= Cornelius Lancilottus =

Baroque spiritual writer and biographer

Cornelius Lancilottus, OESA (c. 1575–1622) was a Baroque spiritual writer and a biographer of Augustine of Hippo.

==Life==
Lancilottus was born in Mechelen (then in the Habsburg Netherlands) in 1575 or 1576, the son of Andreas Lancelotte and Margaretha Vischavens. His father was secretary to the Great Council of Mechelen. Around 1591, still in his mid-teens, he joined the Augustinians. Within the order he became a Doctor of Sacred Theology, and served as prior in Cologne and Hasselt. He founded the Augustinian house in Antwerp and was its first prior. He was instrumental in Postel Abbey becoming independent of Floreffe Abbey in 1613.
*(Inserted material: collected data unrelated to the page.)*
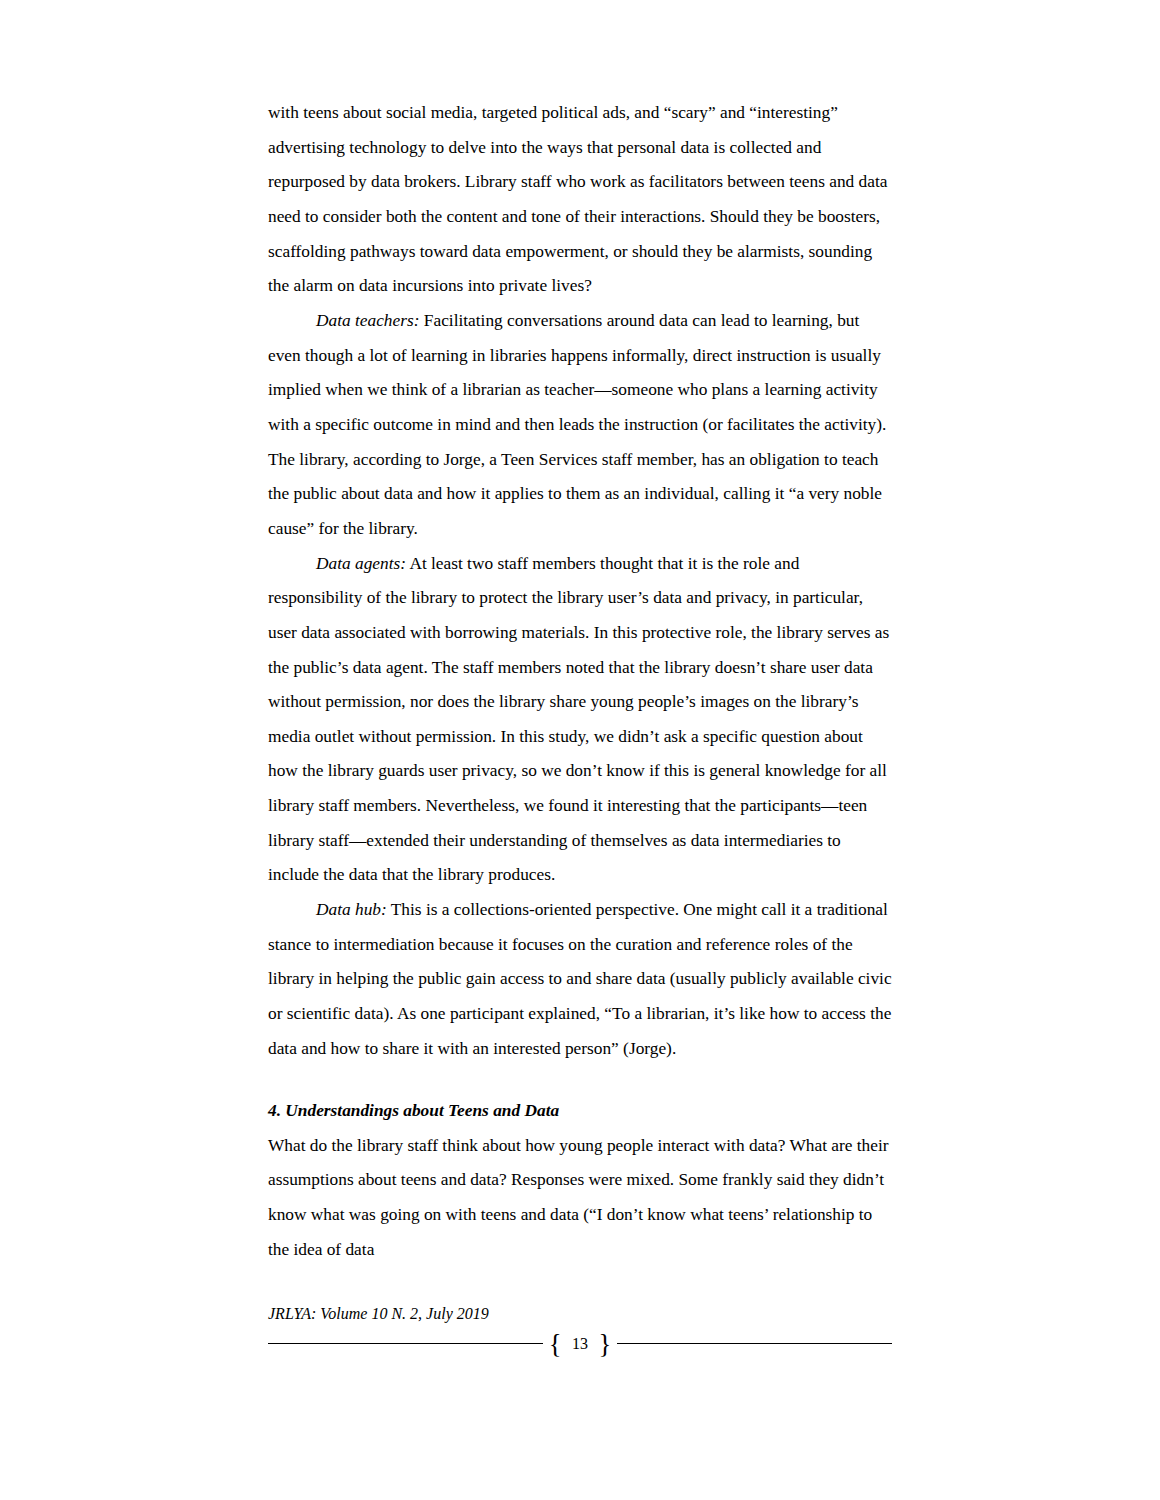with teens about social media, targeted political ads, and “scary” and “interesting” advertising technology to delve into the ways that personal data is collected and repurposed by data brokers. Library staff who work as facilitators between teens and data need to consider both the content and tone of their interactions. Should they be boosters, scaffolding pathways toward data empowerment, or should they be alarmists, sounding the alarm on data incursions into private lives?
Data teachers: Facilitating conversations around data can lead to learning, but even though a lot of learning in libraries happens informally, direct instruction is usually implied when we think of a librarian as teacher—someone who plans a learning activity with a specific outcome in mind and then leads the instruction (or facilitates the activity). The library, according to Jorge, a Teen Services staff member, has an obligation to teach the public about data and how it applies to them as an individual, calling it “a very noble cause” for the library.
Data agents: At least two staff members thought that it is the role and responsibility of the library to protect the library user’s data and privacy, in particular, user data associated with borrowing materials. In this protective role, the library serves as the public’s data agent. The staff members noted that the library doesn’t share user data without permission, nor does the library share young people’s images on the library’s media outlet without permission. In this study, we didn’t ask a specific question about how the library guards user privacy, so we don’t know if this is general knowledge for all library staff members. Nevertheless, we found it interesting that the participants—teen library staff—extended their understanding of themselves as data intermediaries to include the data that the library produces.
Data hub: This is a collections-oriented perspective. One might call it a traditional stance to intermediation because it focuses on the curation and reference roles of the library in helping the public gain access to and share data (usually publicly available civic or scientific data). As one participant explained, “To a librarian, it’s like how to access the data and how to share it with an interested person” (Jorge).
4. Understandings about Teens and Data
What do the library staff think about how young people interact with data? What are their assumptions about teens and data? Responses were mixed. Some frankly said they didn’t know what was going on with teens and data (“I don’t know what teens’ relationship to the idea of data
JRLYA: Volume 10 N. 2, July 2019
{ 13 }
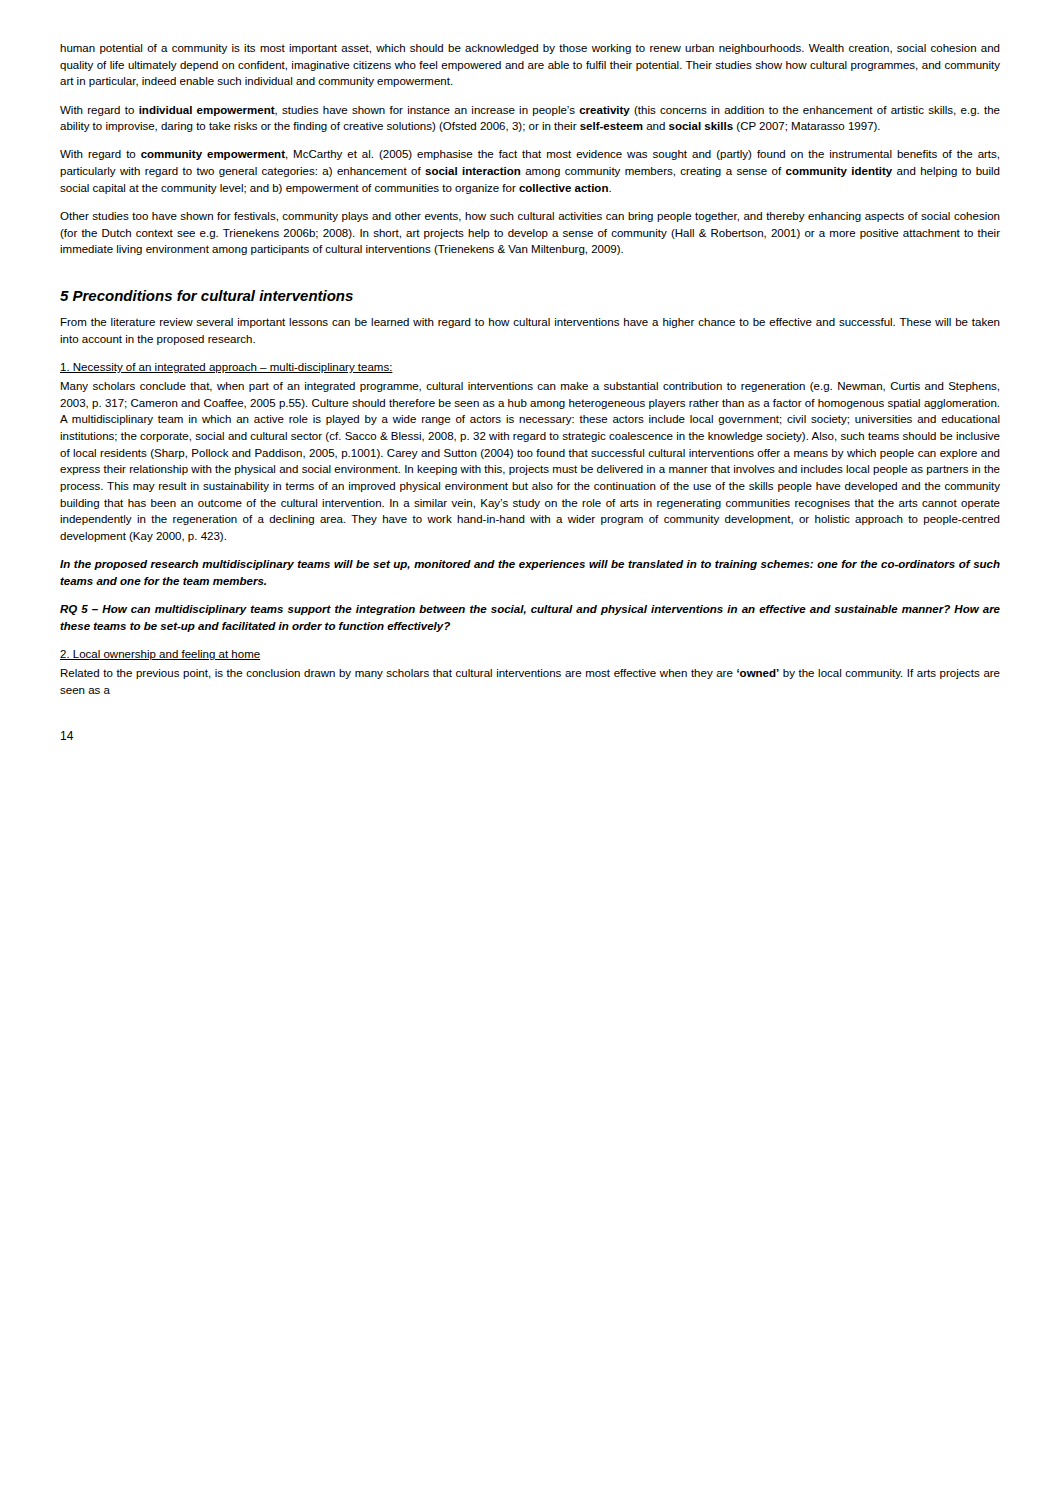human potential of a community is its most important asset, which should be acknowledged by those working to renew urban neighbourhoods. Wealth creation, social cohesion and quality of life ultimately depend on confident, imaginative citizens who feel empowered and are able to fulfil their potential. Their studies show how cultural programmes, and community art in particular, indeed enable such individual and community empowerment.
With regard to individual empowerment, studies have shown for instance an increase in people’s creativity (this concerns in addition to the enhancement of artistic skills, e.g. the ability to improvise, daring to take risks or the finding of creative solutions) (Ofsted 2006, 3); or in their self-esteem and social skills (CP 2007; Matarasso 1997).
With regard to community empowerment, McCarthy et al. (2005) emphasise the fact that most evidence was sought and (partly) found on the instrumental benefits of the arts, particularly with regard to two general categories: a) enhancement of social interaction among community members, creating a sense of community identity and helping to build social capital at the community level; and b) empowerment of communities to organize for collective action.
Other studies too have shown for festivals, community plays and other events, how such cultural activities can bring people together, and thereby enhancing aspects of social cohesion (for the Dutch context see e.g. Trienekens 2006b; 2008). In short, art projects help to develop a sense of community (Hall & Robertson, 2001) or a more positive attachment to their immediate living environment among participants of cultural interventions (Trienekens & Van Miltenburg, 2009).
5 Preconditions for cultural interventions
From the literature review several important lessons can be learned with regard to how cultural interventions have a higher chance to be effective and successful. These will be taken into account in the proposed research.
1. Necessity of an integrated approach – multi-disciplinary teams:
Many scholars conclude that, when part of an integrated programme, cultural interventions can make a substantial contribution to regeneration (e.g. Newman, Curtis and Stephens, 2003, p. 317; Cameron and Coaffee, 2005 p.55). Culture should therefore be seen as a hub among heterogeneous players rather than as a factor of homogenous spatial agglomeration. A multidisciplinary team in which an active role is played by a wide range of actors is necessary: these actors include local government; civil society; universities and educational institutions; the corporate, social and cultural sector (cf. Sacco & Blessi, 2008, p. 32 with regard to strategic coalescence in the knowledge society). Also, such teams should be inclusive of local residents (Sharp, Pollock and Paddison, 2005, p.1001). Carey and Sutton (2004) too found that successful cultural interventions offer a means by which people can explore and express their relationship with the physical and social environment. In keeping with this, projects must be delivered in a manner that involves and includes local people as partners in the process. This may result in sustainability in terms of an improved physical environment but also for the continuation of the use of the skills people have developed and the community building that has been an outcome of the cultural intervention. In a similar vein, Kay’s study on the role of arts in regenerating communities recognises that the arts cannot operate independently in the regeneration of a declining area. They have to work hand-in-hand with a wider program of community development, or holistic approach to people-centred development (Kay 2000, p. 423).
In the proposed research multidisciplinary teams will be set up, monitored and the experiences will be translated in to training schemes: one for the co-ordinators of such teams and one for the team members.
RQ 5 – How can multidisciplinary teams support the integration between the social, cultural and physical interventions in an effective and sustainable manner? How are these teams to be set-up and facilitated in order to function effectively?
2. Local ownership and feeling at home
Related to the previous point, is the conclusion drawn by many scholars that cultural interventions are most effective when they are ‘owned’ by the local community. If arts projects are seen as a
14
He contracted a disease while tending to sick and wounded soldiers evacuated from the Siege of Bergen op Zoom in 1622, and died 20 October of that year, aged 46. He was buried in the choir of the church of the Augustinian house in Antwerp.

==Works==
- Nectar et Antidotum, confectum ex medullis Operum S. Augustini, digestum ordine alphabetico, contra quosvis Sectarios (n.p.d.)
- Pancarpium Augustinianum, continens SS. Patris Augustini, Monicae, Nicolai Tolentinatis, Beatae Virginis Mariae Encomium et Sodalitatis Corrigiatae della Consolatione Privilegia; cum Tractatu de Indulgentiis et quibusdum Parergis (Antwerp, 1616)
- S. Aurelii Augustini, Hipponensis Episcopi et S.R.E. Doctoris Vita; piis omnibus, nec non de vera fide, deque vitae statu deliberantibus utilissima (Antwerp, 1616)
  - Dutch translation by Jan van Blitterswyck, D'Leven van den H. Vader S. Augustijn (Antwerp, Hieronymus Verdussen, 1621)
- Lucerna vitae perfectae, cum Sacordotalis, tam Monachalis, juxta Regulam D. Augustini SS. Scripturis, Patrum auctoritatibus et exemplis fusè illustratum (Antwerp, 1642)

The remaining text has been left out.